Wireless broadband speeds that fast–rivaling the broadband speeds currently delivered by wired broadband providers–open up new doors for businesses and business professionals. Customers located in rural markets with no access to wired broadband may now have an option to subscribe to equivalent service through 4G / LTE wireless broadband.
For customers in rural areas, as well as customers already served by wired broadband options, LTE broadband speeds also provide an opportunity to converge services and cut costs. If the wireless broadband alone is sufficient, businesses and business professionals don’t need to pay for both wired and wireless broadband.

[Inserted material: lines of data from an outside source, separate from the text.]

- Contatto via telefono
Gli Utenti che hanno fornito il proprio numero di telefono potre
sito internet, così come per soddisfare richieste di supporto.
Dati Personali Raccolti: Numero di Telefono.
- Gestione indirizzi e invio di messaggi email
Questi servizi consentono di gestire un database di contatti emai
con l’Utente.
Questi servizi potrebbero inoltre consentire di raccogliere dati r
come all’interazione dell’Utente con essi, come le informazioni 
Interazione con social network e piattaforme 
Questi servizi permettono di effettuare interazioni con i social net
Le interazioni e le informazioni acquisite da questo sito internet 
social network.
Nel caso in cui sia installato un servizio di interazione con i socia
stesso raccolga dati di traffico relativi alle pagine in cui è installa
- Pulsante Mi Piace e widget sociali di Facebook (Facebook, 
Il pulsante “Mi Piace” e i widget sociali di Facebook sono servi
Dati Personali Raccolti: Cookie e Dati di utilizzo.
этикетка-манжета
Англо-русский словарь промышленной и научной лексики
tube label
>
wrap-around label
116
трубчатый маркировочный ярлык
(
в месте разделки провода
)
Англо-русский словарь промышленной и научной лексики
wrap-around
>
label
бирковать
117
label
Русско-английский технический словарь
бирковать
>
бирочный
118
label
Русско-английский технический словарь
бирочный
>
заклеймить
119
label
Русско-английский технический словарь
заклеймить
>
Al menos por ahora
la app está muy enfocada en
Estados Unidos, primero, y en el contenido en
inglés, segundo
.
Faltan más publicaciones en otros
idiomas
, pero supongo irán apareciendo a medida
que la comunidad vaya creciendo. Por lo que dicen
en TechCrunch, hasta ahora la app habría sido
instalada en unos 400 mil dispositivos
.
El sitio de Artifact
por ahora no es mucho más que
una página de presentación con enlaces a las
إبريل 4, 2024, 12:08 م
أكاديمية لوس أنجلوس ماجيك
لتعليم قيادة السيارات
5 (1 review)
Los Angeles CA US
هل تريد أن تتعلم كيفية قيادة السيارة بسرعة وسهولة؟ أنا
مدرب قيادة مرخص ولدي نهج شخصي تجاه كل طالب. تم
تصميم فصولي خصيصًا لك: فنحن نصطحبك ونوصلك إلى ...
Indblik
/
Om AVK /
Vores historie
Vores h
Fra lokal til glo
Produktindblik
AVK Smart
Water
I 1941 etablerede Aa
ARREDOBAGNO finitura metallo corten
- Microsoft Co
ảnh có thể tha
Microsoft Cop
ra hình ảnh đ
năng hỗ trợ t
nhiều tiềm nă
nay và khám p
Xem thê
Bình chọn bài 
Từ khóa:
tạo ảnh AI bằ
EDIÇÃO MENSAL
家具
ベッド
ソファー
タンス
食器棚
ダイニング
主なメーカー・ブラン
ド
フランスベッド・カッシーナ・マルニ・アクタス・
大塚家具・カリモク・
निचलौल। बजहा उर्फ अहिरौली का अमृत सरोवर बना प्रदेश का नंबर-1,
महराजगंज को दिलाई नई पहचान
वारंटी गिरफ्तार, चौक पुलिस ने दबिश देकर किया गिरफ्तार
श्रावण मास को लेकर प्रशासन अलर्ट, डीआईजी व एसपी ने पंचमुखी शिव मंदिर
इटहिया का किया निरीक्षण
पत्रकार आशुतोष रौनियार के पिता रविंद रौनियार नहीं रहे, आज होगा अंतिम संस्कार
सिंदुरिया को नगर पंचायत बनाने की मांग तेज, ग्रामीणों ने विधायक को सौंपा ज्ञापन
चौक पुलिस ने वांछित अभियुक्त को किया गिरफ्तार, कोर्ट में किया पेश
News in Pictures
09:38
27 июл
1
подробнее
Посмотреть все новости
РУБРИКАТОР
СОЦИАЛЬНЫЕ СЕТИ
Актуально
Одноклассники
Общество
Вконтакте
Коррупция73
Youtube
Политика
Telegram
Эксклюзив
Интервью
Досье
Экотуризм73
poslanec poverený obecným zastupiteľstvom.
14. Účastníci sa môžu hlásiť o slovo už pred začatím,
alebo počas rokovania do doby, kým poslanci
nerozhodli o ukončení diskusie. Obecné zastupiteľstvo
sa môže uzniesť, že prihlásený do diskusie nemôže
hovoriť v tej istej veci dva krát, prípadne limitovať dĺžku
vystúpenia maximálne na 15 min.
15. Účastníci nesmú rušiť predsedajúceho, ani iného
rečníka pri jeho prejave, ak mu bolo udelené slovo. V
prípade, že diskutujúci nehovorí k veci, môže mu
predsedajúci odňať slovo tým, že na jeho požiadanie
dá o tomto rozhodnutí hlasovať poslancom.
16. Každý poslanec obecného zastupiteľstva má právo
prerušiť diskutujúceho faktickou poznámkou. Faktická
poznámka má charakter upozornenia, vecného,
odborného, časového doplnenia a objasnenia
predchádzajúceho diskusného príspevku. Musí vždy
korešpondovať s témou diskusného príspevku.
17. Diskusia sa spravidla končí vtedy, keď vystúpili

If one of the two is going to get cut, it makes sense to drop the wired broadband and stick with the one that allows the flexibility to connect from wherever and whenever you need to (assuming there is a signal).
Of course, wired broadband providers are working to push the envelope and exponentially increase the bandwidth they deliver. While speeds of 5 to 10mbps are common with cable modem and DSL broadband today, wired broadband providers are working toward 50mbps speeds.
FCC chairman Julius Genachowski recently unveiled a proposal to push for 100mbps broadband for 100 million Americans by 2020. Google, wanting to really push the envelope, plans to pilot test Gigabit broadband–delivering bandwidth ten times what the FCC has outlined.
The bottom line is that, while 4G / LTE wireless broadband is catching up to where the average wired broadband is today, wired broadband is not stagnant and will soon deliver even faster speeds. Certainly, customers satisfied with today’s wired broadband speeds can still opt to eliminate one and rely solely on the 4g / LTE wireless broadband. However, many customers will still embrace the bleeding edge speeds that wired broadband is striving for.
Tony Melone, senior vice president and chief technical officer at Verizon Wireless, said in a statement “As device makers, manufacturers and others around the world begin to introduce newer and faster products to take advantage of these incredible new speeds, Verizon Wireless will be positioned to offer our customers new and exciting products on the nation’s first 4G LTE network.”
AT&T is not as far along in its 4G testing or rollout as Verizon–possibly a year or more behind where Verizon is. However, AT&T has consistently proven itself as the fastest 3G network, so it will be interesting to see what kind of speed AT&T can deliver when it catches up on implementing the next generation wireless technology.